Top of The data

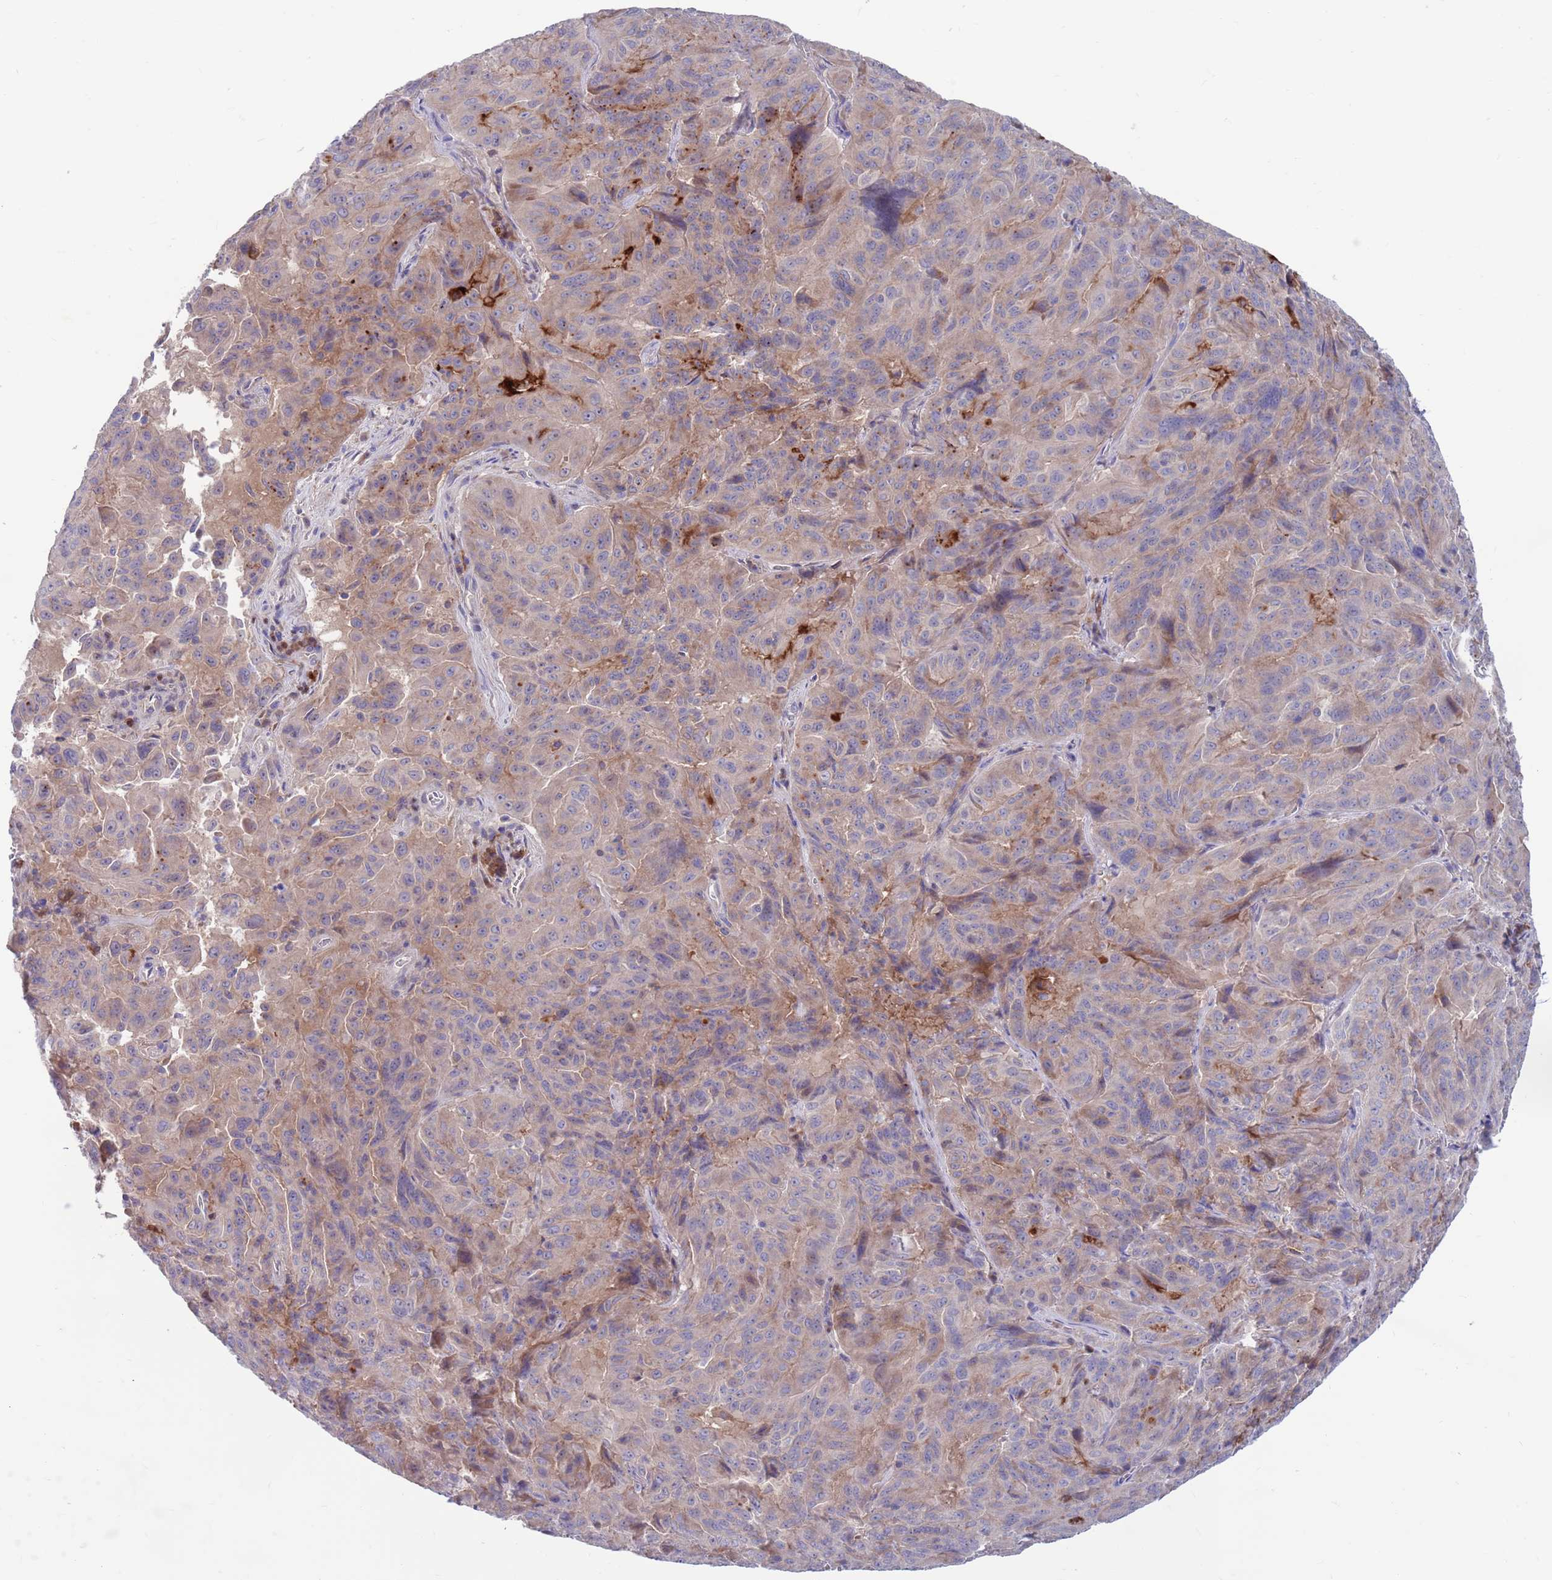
{"staining": {"intensity": "weak", "quantity": "25%-75%", "location": "cytoplasmic/membranous"}, "tissue": "pancreatic cancer", "cell_type": "Tumor cells", "image_type": "cancer", "snomed": [{"axis": "morphology", "description": "Adenocarcinoma, NOS"}, {"axis": "topography", "description": "Pancreas"}], "caption": "Immunohistochemical staining of pancreatic cancer (adenocarcinoma) shows low levels of weak cytoplasmic/membranous protein positivity in about 25%-75% of tumor cells.", "gene": "KLHL29", "patient": {"sex": "male", "age": 63}}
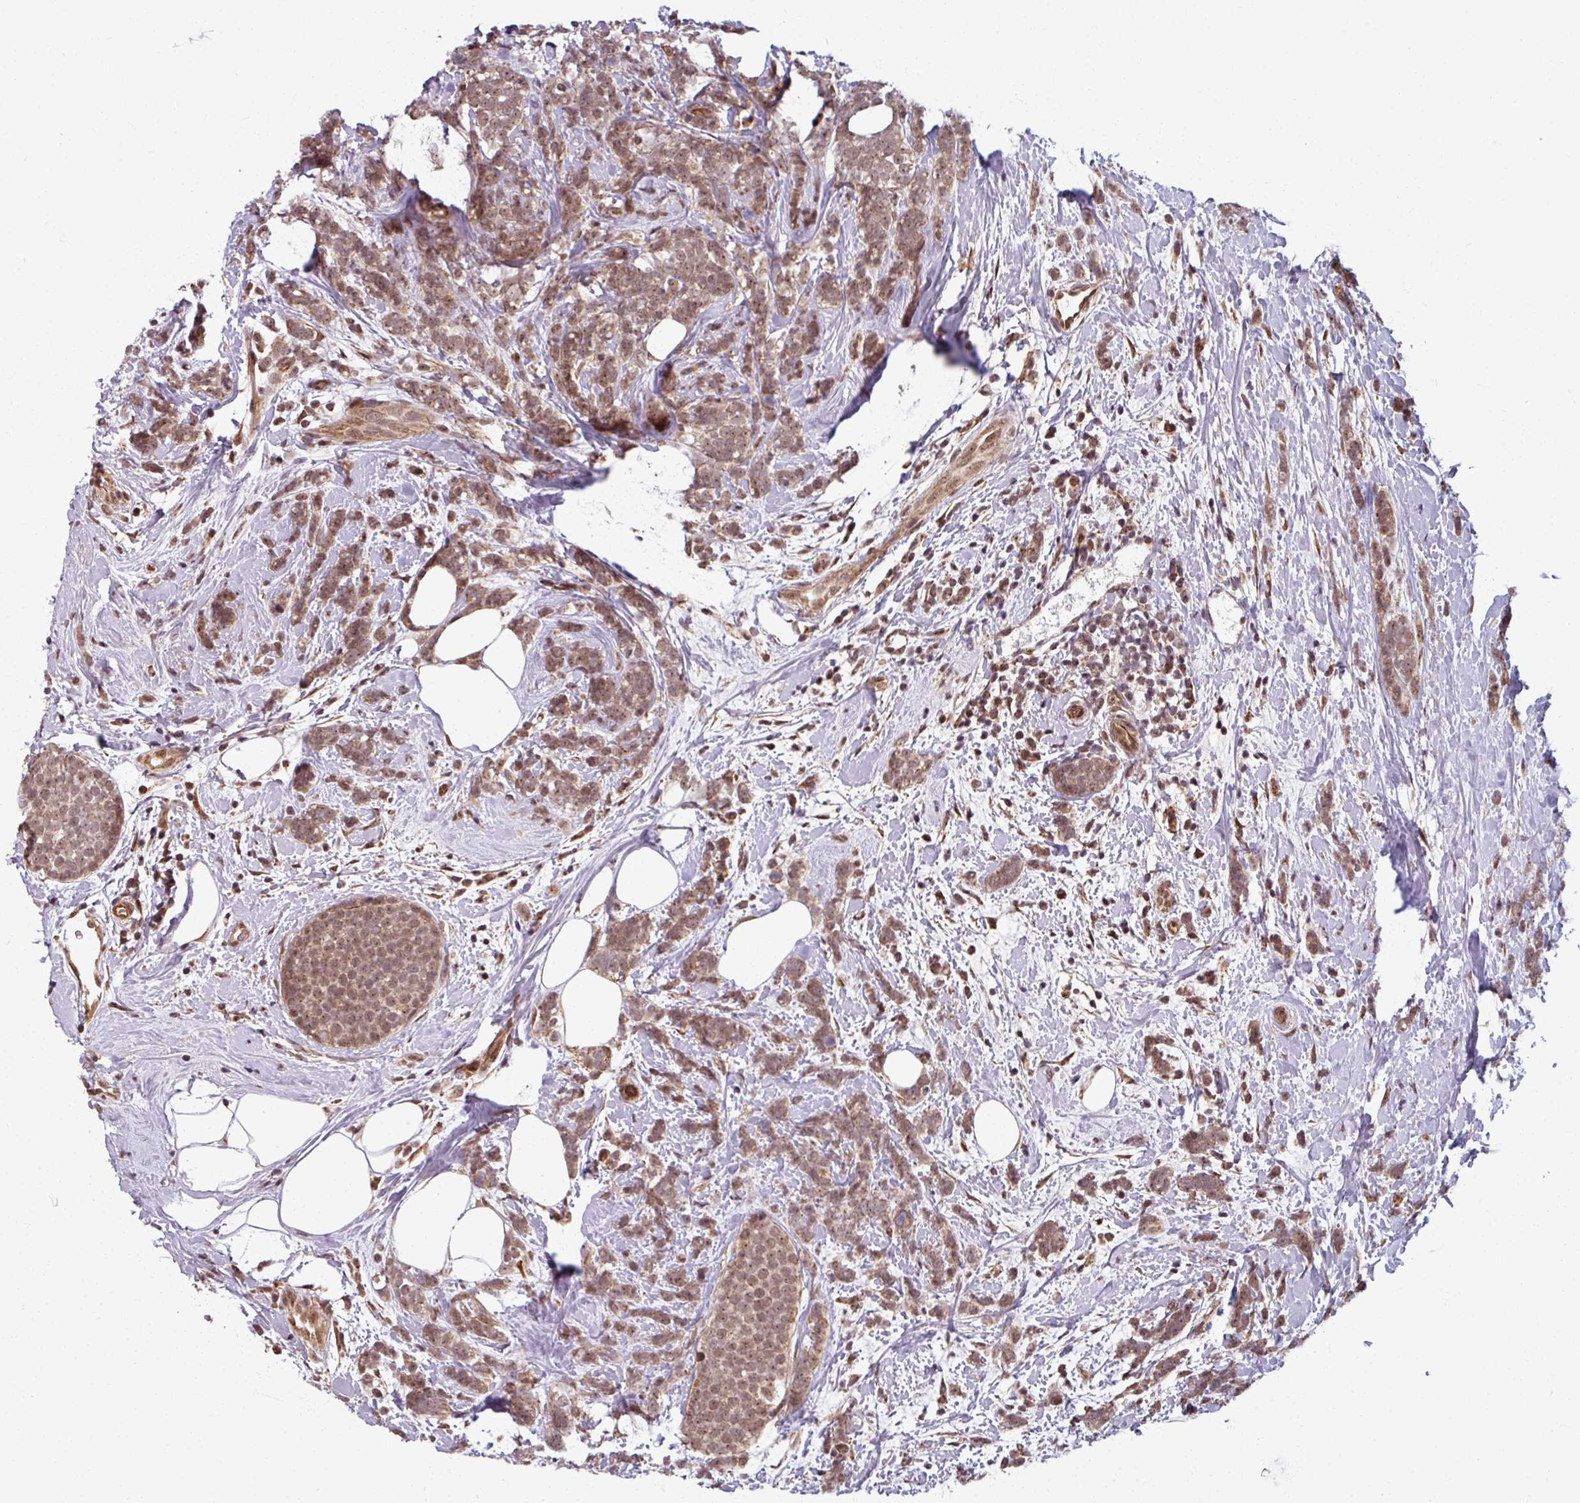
{"staining": {"intensity": "moderate", "quantity": ">75%", "location": "cytoplasmic/membranous,nuclear"}, "tissue": "breast cancer", "cell_type": "Tumor cells", "image_type": "cancer", "snomed": [{"axis": "morphology", "description": "Lobular carcinoma"}, {"axis": "topography", "description": "Breast"}], "caption": "Breast cancer stained with DAB (3,3'-diaminobenzidine) immunohistochemistry (IHC) displays medium levels of moderate cytoplasmic/membranous and nuclear expression in about >75% of tumor cells.", "gene": "SWI5", "patient": {"sex": "female", "age": 58}}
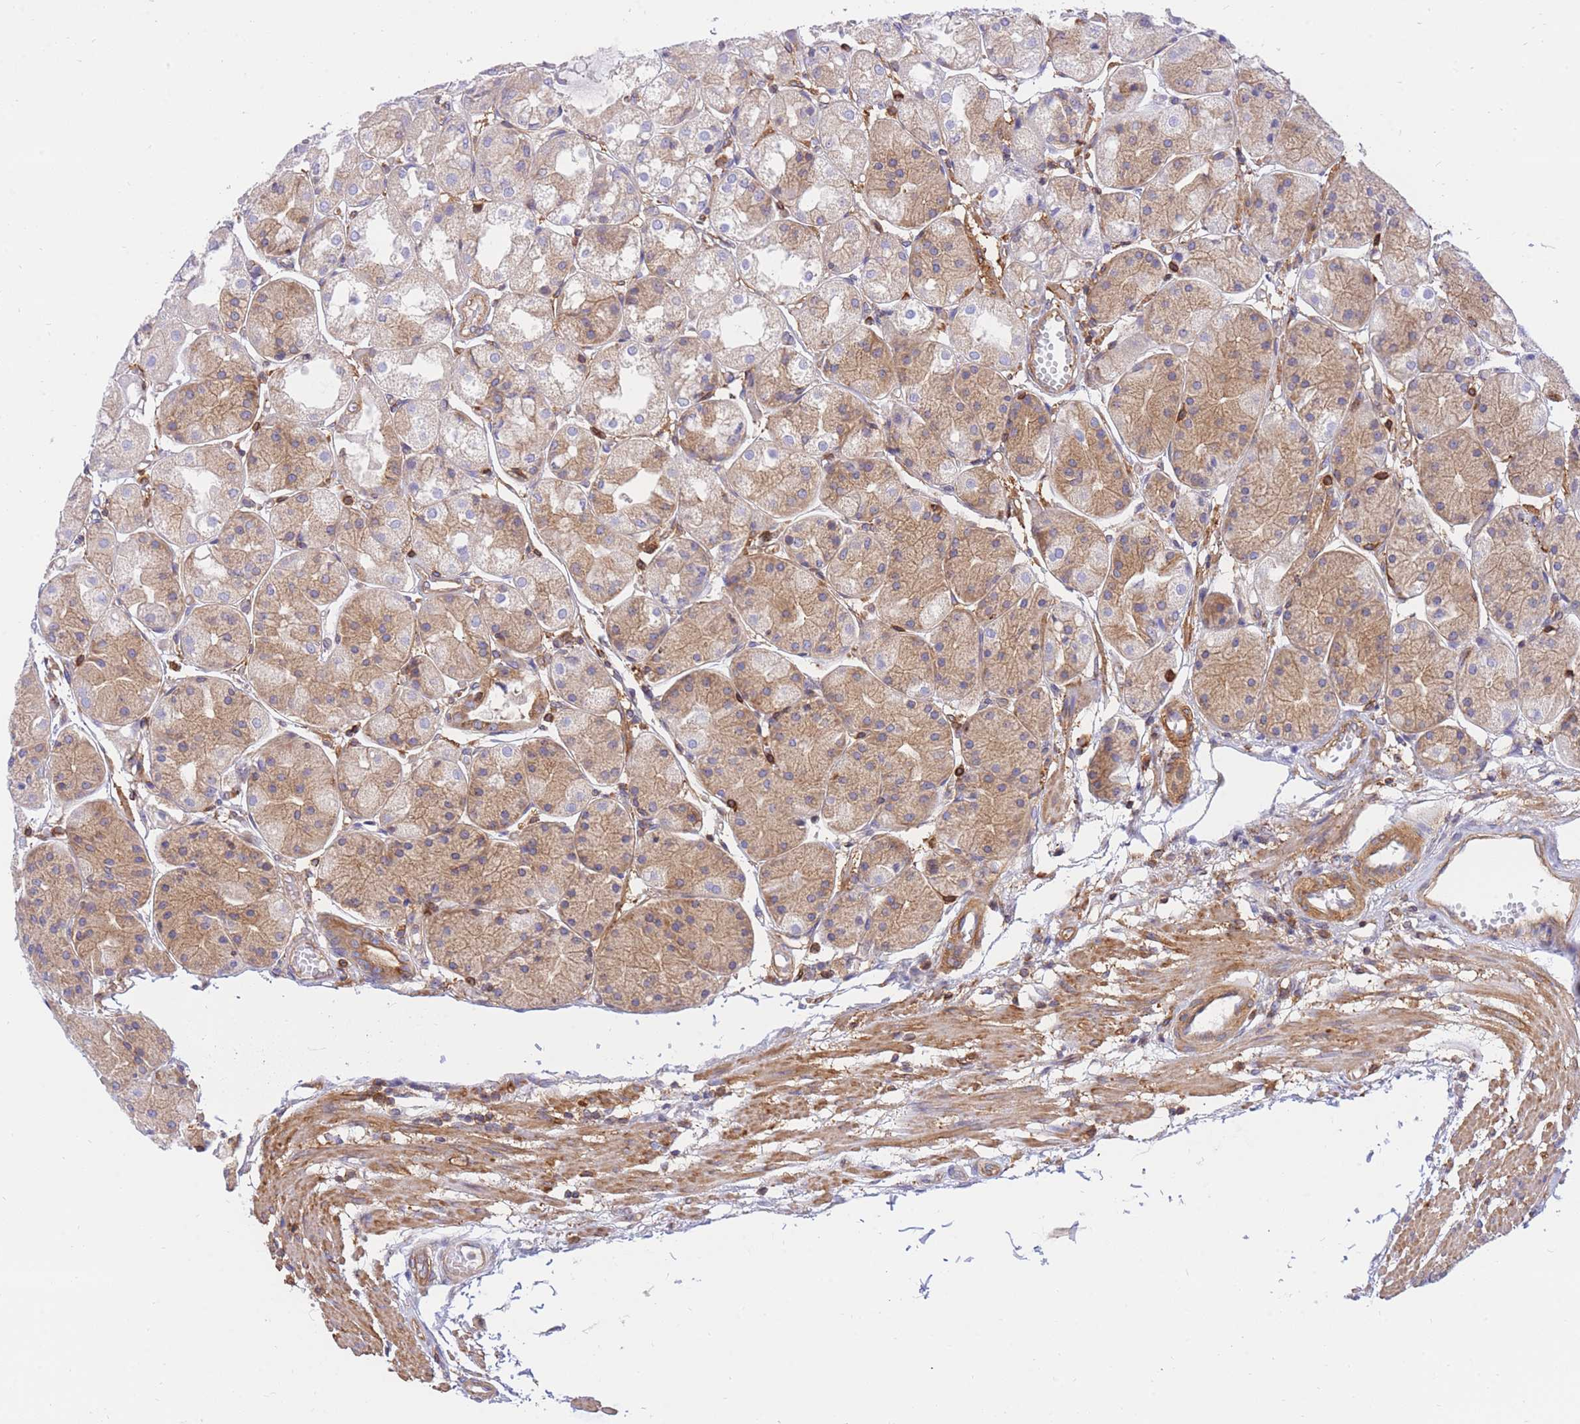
{"staining": {"intensity": "moderate", "quantity": "25%-75%", "location": "cytoplasmic/membranous"}, "tissue": "stomach", "cell_type": "Glandular cells", "image_type": "normal", "snomed": [{"axis": "morphology", "description": "Normal tissue, NOS"}, {"axis": "topography", "description": "Stomach, upper"}], "caption": "Glandular cells show medium levels of moderate cytoplasmic/membranous staining in approximately 25%-75% of cells in normal stomach. The protein is stained brown, and the nuclei are stained in blue (DAB (3,3'-diaminobenzidine) IHC with brightfield microscopy, high magnification).", "gene": "REM1", "patient": {"sex": "male", "age": 72}}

Bottom of The data

◆ Assignment ◆
Pictures stay out; all other material above is restated word for word.

◆ Result of the task ◆
{"staining": {"intensity": "weak", "quantity": "25%-75%", "location": "cytoplasmic/membranous"}, "tissue": "pancreatic cancer", "cell_type": "Tumor cells", "image_type": "cancer", "snomed": [{"axis": "morphology", "description": "Adenocarcinoma, NOS"}, {"axis": "topography", "description": "Pancreas"}], "caption": "Immunohistochemical staining of pancreatic cancer (adenocarcinoma) shows low levels of weak cytoplasmic/membranous protein positivity in about 25%-75% of tumor cells.", "gene": "KLHL29", "patient": {"sex": "male", "age": 63}}
{"staining": {"intensity": "moderate", "quantity": ">75%", "location": "cytoplasmic/membranous,nuclear"}, "tissue": "breast cancer", "cell_type": "Tumor cells", "image_type": "cancer", "snomed": [{"axis": "morphology", "description": "Lobular carcinoma"}, {"axis": "topography", "description": "Breast"}], "caption": "Breast cancer stained with DAB (3,3'-diaminobenzidine) immunohistochemistry (IHC) displays medium levels of moderate cytoplasmic/membranous and nuclear expression in about >75% of tumor cells.", "gene": "SWI5", "patient": {"sex": "female", "age": 58}}
{"staining": {"intensity": "moderate", "quantity": "25%-75%", "location": "cytoplasmic/membranous"}, "tissue": "stomach", "cell_type": "Glandular cells", "image_type": "normal", "snomed": [{"axis": "morphology", "description": "Normal tissue, NOS"}, {"axis": "topography", "description": "Stomach, upper"}], "caption": "Glandular cells show medium levels of moderate cytoplasmic/membranous staining in approximately 25%-75% of cells in normal stomach. The protein is stained brown, and the nuclei are stained in blue (DAB (3,3'-diaminobenzidine) IHC with brightfield microscopy, high magnification).", "gene": "REM1", "patient": {"sex": "male", "age": 72}}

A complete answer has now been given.